WHAT IS REQUIRED: Each entry should be printed exactly, with its images omitted.

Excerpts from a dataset

+++

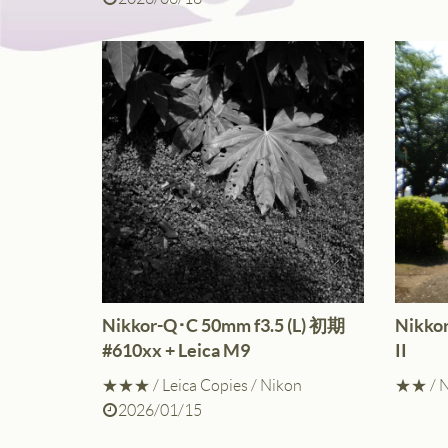
Nikkor-Q･C 50mm f3.5 (L) 初期
Nikkor
#610xx + Leica M9
II
★★★
/
Leica Copies
/
Nikon
★★
/
N
2026/01/15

+++

ANSWER TO THE PROBLEM:
Nikkor-Q･C 50mm f3.5 (L) 初期
Nikkor
#610xx + Leica M9
II
★★★
/
Leica Copies
/
Nikon
★★
/
N
2026/01/15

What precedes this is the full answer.